[EXERCISE INSTRUCTIONS] The lines below are to be quoted exactly, from the first through the one that contains "Main purpose of position".

Records from a dataset
******

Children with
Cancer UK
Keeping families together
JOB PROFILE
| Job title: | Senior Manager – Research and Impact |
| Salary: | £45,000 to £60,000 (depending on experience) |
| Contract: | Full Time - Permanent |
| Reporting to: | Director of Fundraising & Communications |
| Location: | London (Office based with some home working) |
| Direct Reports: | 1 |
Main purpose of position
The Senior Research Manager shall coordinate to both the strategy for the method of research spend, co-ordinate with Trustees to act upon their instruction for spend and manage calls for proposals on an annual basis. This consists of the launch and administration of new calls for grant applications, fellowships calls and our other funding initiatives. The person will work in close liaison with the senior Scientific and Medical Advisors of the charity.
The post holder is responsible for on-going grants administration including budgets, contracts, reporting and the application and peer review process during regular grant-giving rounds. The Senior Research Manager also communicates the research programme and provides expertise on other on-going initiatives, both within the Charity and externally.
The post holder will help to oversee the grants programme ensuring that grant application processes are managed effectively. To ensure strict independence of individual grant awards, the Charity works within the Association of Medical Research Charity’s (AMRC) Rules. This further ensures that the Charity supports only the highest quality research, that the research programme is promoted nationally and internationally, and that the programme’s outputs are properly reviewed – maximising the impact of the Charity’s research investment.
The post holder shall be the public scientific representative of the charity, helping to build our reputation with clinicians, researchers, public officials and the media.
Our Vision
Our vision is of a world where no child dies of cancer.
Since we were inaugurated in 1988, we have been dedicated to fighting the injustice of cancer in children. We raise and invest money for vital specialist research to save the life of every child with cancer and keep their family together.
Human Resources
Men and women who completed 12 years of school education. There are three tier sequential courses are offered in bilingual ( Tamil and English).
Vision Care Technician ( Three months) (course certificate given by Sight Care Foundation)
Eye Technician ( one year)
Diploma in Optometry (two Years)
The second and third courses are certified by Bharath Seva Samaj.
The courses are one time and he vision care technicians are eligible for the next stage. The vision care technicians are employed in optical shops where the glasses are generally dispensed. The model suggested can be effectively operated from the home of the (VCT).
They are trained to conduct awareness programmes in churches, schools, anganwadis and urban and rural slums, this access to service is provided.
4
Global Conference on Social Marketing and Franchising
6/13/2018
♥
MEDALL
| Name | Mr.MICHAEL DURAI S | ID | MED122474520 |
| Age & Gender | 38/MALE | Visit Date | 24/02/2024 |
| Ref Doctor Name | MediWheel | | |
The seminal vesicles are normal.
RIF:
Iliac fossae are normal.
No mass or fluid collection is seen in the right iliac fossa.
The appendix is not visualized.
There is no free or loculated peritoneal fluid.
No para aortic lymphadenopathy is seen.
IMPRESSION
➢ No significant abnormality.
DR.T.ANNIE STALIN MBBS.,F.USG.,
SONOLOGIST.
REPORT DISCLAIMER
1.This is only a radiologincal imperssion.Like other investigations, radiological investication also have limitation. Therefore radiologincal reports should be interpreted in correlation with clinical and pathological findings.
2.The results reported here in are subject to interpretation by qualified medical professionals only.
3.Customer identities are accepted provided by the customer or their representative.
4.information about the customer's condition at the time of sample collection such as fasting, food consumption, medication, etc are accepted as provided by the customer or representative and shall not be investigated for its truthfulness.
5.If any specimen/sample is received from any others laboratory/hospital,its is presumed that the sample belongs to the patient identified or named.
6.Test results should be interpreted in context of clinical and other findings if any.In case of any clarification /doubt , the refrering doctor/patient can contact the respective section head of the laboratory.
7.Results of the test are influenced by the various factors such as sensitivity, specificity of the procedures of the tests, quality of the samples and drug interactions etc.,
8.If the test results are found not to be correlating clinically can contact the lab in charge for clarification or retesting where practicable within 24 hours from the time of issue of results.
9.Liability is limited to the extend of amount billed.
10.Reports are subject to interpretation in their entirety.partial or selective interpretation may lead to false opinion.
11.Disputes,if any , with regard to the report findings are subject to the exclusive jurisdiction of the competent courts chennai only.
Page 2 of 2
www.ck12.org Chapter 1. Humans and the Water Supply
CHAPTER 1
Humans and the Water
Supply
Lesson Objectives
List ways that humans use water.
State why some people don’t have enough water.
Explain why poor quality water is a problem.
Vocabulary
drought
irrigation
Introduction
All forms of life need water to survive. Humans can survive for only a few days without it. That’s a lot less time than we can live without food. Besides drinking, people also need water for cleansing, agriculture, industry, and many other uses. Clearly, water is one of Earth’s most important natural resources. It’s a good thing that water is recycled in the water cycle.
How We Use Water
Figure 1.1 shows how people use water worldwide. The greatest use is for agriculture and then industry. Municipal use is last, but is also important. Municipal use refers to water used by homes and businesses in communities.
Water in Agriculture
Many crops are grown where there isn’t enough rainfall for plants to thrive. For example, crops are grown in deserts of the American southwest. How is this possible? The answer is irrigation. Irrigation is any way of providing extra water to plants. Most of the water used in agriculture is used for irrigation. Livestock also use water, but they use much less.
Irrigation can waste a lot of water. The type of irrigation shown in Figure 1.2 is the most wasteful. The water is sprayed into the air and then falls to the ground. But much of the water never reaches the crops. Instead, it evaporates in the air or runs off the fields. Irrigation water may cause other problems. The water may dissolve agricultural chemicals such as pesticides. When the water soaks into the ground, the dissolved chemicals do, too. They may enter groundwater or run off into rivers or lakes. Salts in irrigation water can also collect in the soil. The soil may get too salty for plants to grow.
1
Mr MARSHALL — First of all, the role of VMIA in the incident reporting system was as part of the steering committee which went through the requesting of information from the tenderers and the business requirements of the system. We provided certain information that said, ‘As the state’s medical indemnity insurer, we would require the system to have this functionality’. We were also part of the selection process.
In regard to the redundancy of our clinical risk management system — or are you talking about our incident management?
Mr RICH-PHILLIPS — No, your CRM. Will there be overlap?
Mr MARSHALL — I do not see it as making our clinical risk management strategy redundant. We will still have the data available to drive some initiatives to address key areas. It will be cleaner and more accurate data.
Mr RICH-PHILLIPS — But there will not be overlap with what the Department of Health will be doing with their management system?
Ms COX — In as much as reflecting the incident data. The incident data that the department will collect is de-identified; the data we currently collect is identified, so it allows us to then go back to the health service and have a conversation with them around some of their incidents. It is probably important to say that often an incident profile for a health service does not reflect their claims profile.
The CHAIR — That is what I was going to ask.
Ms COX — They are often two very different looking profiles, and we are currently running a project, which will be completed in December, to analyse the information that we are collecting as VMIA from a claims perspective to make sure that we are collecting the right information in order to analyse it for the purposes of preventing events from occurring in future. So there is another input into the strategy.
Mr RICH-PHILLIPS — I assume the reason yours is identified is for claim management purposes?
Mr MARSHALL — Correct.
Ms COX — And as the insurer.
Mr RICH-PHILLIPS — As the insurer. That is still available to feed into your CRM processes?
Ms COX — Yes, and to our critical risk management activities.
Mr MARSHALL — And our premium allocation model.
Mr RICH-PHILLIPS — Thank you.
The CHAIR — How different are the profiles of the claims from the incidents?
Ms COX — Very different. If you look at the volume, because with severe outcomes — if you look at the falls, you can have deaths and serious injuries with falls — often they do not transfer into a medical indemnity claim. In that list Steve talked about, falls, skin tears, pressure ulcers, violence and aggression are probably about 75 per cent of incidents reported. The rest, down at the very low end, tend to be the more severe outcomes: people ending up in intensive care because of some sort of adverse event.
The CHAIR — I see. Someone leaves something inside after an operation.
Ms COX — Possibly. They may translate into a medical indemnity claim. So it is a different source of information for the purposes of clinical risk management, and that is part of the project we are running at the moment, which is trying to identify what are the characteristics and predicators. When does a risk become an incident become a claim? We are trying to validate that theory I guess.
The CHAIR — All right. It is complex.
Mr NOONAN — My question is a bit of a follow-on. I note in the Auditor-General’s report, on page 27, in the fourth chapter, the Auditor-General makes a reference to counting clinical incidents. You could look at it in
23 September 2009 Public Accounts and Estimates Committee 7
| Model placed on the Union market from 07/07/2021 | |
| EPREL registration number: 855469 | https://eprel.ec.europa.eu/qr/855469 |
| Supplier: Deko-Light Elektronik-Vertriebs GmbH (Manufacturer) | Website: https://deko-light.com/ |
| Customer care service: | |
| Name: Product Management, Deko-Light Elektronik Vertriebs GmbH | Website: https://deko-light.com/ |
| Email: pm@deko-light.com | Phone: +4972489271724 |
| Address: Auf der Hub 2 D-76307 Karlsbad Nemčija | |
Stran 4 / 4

******

[WRITTEN REPLY]
Children with
Cancer UK
Keeping families together
JOB PROFILE
| Job title: | Senior Manager – Research and Impact |
| Salary: | £45,000 to £60,000 (depending on experience) |
| Contract: | Full Time - Permanent |
| Reporting to: | Director of Fundraising & Communications |
| Location: | London (Office based with some home working) |
| Direct Reports: | 1 |
Main purpose of position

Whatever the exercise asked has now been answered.